Aim of the exercise: Repeat every record below exactly, omitting any pictures.

Record excerpts:
▬▬▬▬▬▬▬▬▬▬

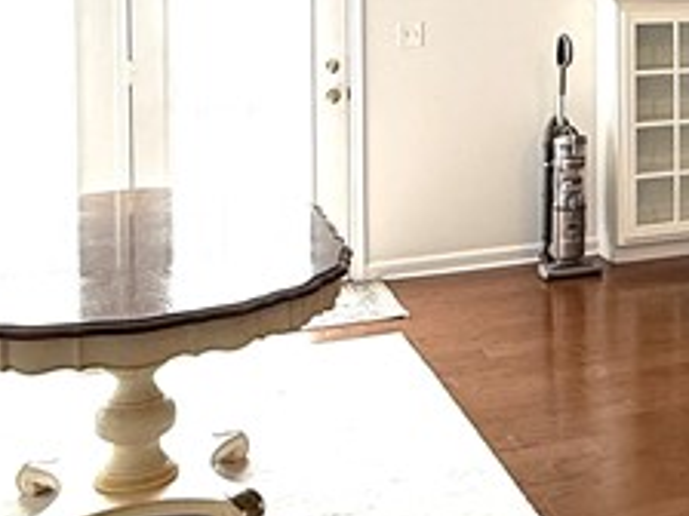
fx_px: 1274
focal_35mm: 64
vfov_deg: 22.1
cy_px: -3
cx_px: 754
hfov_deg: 27.7
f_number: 2.2
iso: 100
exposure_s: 1/120
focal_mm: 2.22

▬▬▬▬▬▬▬▬▬▬

Your solution:
fx_px: 1274
focal_35mm: 64
vfov_deg: 22.1
cy_px: -3
cx_px: 754
hfov_deg: 27.7
f_number: 2.2
iso: 100
exposure_s: 1/120
focal_mm: 2.22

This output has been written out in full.